V ₀₁ = (R ₂ /R ₁ ) (V ₃ -V ₁ )...(3) The microcomputer 12 is the D/A converter 1
When the storage of the read data V ₀₁ converted into a digital value by step 2 is completed, the switch 16 is opened and the switch 17 is closed to start reading the partial voltage value of the voltage dividing terminal 32. In this state,
If the output voltage of the operational amplifier 15 is V ₀₂ , the following equation holds true due to the property of the operational amplifier that the voltages at both input terminals are equal.

(V ₀₂ −V ₁ ) × R ₁ / (R ₁ + R ₂ ) + V ₁ = V ₂ × V ₄ /
(R ₃ + R ₄ ) ...(4) Using the relationship in equation (1) again, equation (4) becomes as follows.

V ₀₂ = (R ₂ /R ₁ ) (V ₂ -V ₁ )...(5) The microcomputer 12 is the D/A converter 1
When reading of the read data V ₀₂ converted into a digital value by step 2 is completed, this read data is divided by the immediately previous read data V ₀₁ . That is, from equations (3) and (5), the following equation can be obtained.

V ₀₂ /V ₀₁ =(V ₂ −V ₁ )/(V ₃ −V ₁ ) (6) This division result matches the correct voltage value of the potentiometer 30 as the target.

The microcomputer 21 of the other processor 20, like the conventional system, reads the voltage value of the potentiometer 30 directly through the A/D converter 22. Since the operational amplifier 15 with high input impedance is connected to the ground line 45 to which the low voltage side terminal 31 of the potentiometer 30 is connected, no current flows between the processors via this ground line 45, and no error problem due to the voltage drop occurs.

As described above, the voltage generator 25 applied to the processor 10 side
Although the configuration in which the processor is installed is illustrated, it may be installed on the processor 10 side.

Furthermore, although a control system configured with two processors has been illustrated, it is clear that the present invention can also be applied to a control system configured with an appropriate number of processors, such as three or more. In this case, the 3rd, 4th
All of the second processors may have the same configuration as the processor 10, or some of the processors that do not require such high precision may have the same configuration as the processor 20.

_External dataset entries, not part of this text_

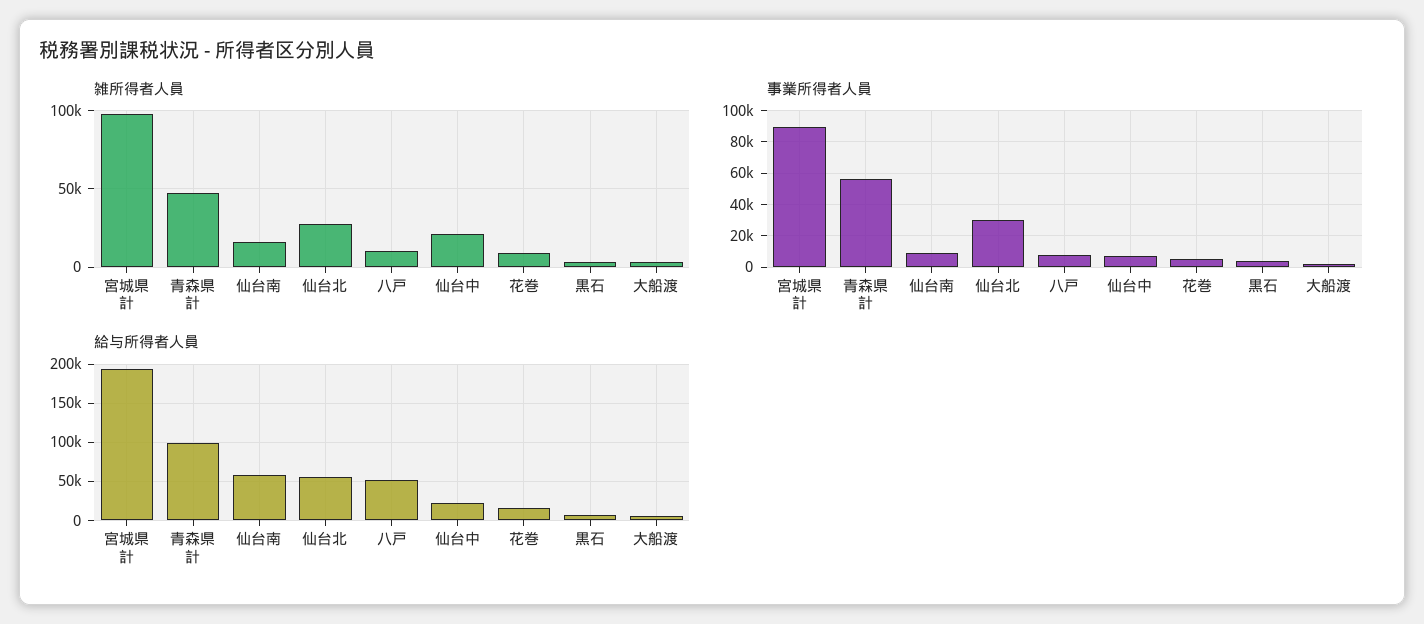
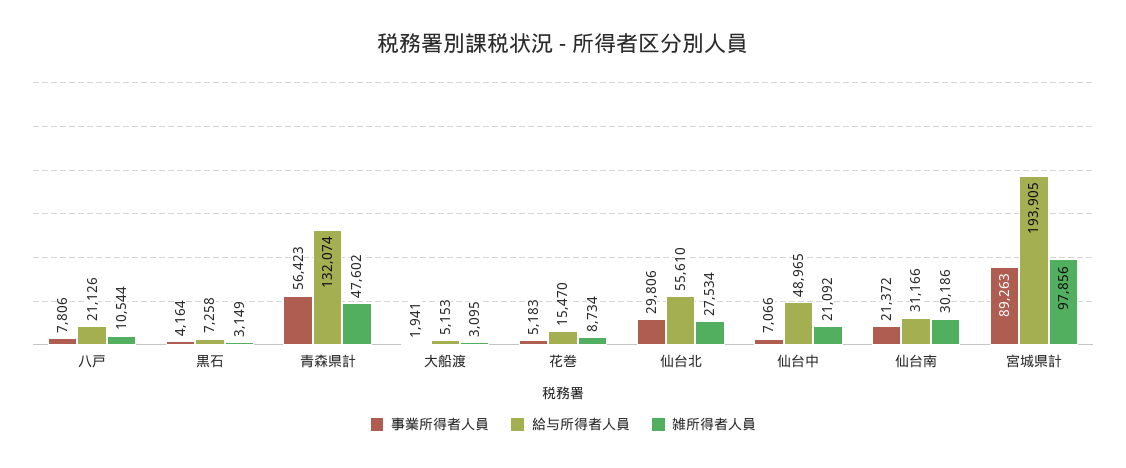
  {
    "雑所得者人員": {
      "宮城県計": 97856,
      "青森県計": 47602,
-     "仙台南": 15000,
+     "仙台南": 30186,
      "仙台北": 27534,
      "八戸": 10544,
      "仙台中": 21092,
      "花巻": 8734,
      "黒石": 3149,
      "大船渡": 3095
    },
    "事業所得者人員": {
      "宮城県計": 89263,
      "青森県計": 56423,
-     "仙台南": 10000,
+     "仙台南": 21372,
      "仙台北": 29806,
      "八戸": 7806,
      "仙台中": 7066,
      "花巻": 5183,
      "黒石": 4164,
      "大船渡": 1941
    },
    "給与所得者人員": {
      "宮城県計": 193905,
-     "青森県計": 100000,
+     "青森県計": 132074,
-     "仙台南": 60000,
+     "仙台南": 31166,
      "仙台北": 55610,
-     "八戸": 50000,
+     "八戸": 21126,
-     "仙台中": 20000,
+     "仙台中": 48965,
      "花巻": 15470,
      "黒石": 7258,
      "大船渡": 5153
    }
  }

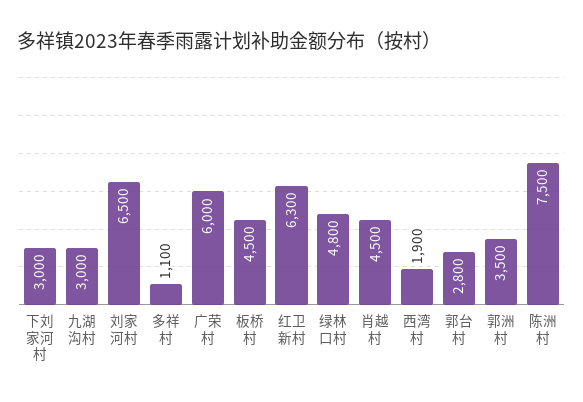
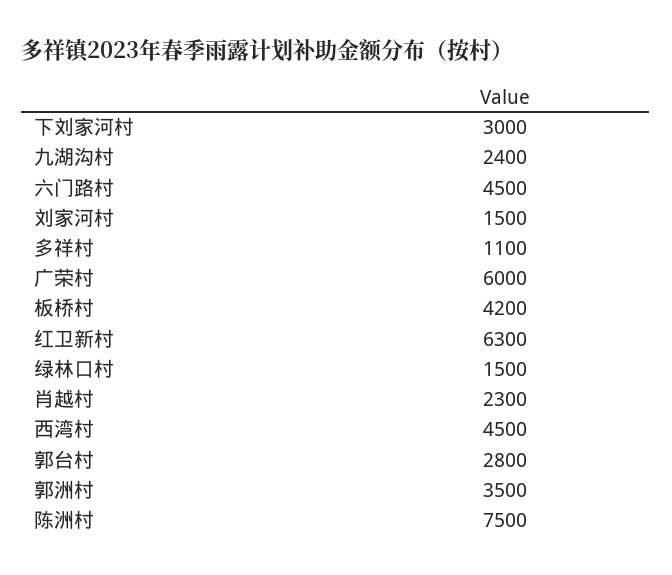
  {
    "下刘家河村": 3000,
-   "九湖沟村": 3000,
+   "九湖沟村": 2400,
-   "刘家河村": 6500,
+   "刘家河村": 1500,
    "多祥村": 1100,
    "广荣村": 6000,
-   "板桥村": 4500,
+   "板桥村": 4200,
    "红卫新村": 6300,
-   "绿林口村": 4800,
+   "绿林口村": 1500,
-   "肖越村": 4500,
+   "肖越村": 2300,
-   "西湾村": 1900,
+   "西湾村": 4500,
    "郭台村": 2800,
    "郭洲村": 3500,
-   "陈洲村": 7500
+   "陈洲村": 7500,
+   "六门路村": 4500
  }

Effects of the Invention As explained in detail above, in the control system of the present invention, at least one processor selectively controls each of the applied voltage value applied to the potentiometer and its partial voltage value via an operational amplifier. Since the voltage value of the potentiometer is read by calculating the ratio between the two values, it is possible to effectively prevent reading errors due to voltage drops occurring in the ground line.

[Brief explanation of the drawing]

FIG. 1 is a block diagram showing the configuration of a control system equipped with a potentiometer according to an embodiment of the present invention, and FIG. 2 is a block diagram showing the configuration of a conventional control system. 10, 20... Processor, 15... Operational amplifier, 16, 17... Switch selectively opened and closed by the microcomputer 11 in the processor 10, 18... Voltage divider, 25... Applied voltage generator, 30... Potentiometer, 31... Low voltage side terminal, 32... Voltage dividing terminal, 33... High voltage side terminal,
43, 45...Grounding wire.

Claims (1)

[Claims for Utility Model Registration] In a control system equipped with a plurality of processors and a common potentiometer whose voltage value is read by the plurality of processors, at least one processor has a low voltage side input terminal. is connected to the low voltage side terminal of the potentiometer and has a high voltage side input terminal connected to a reference power supply, and another processor is connected to the low voltage side terminal of the potentiometer via a resistor. an operational amplifier having one input terminal connected to the potentiometer, and selectively transmitting each of the applied voltage value applied to the potentiometer and its divided voltage value to the other input terminal of the operational amplifier via a voltage divider; , and the voltage value of the potentiometer is read by calculating the ratio of the output voltage obtained by amplifying the difference between the voltages supplied to each input terminal of the operational amplifier. Control system with meter.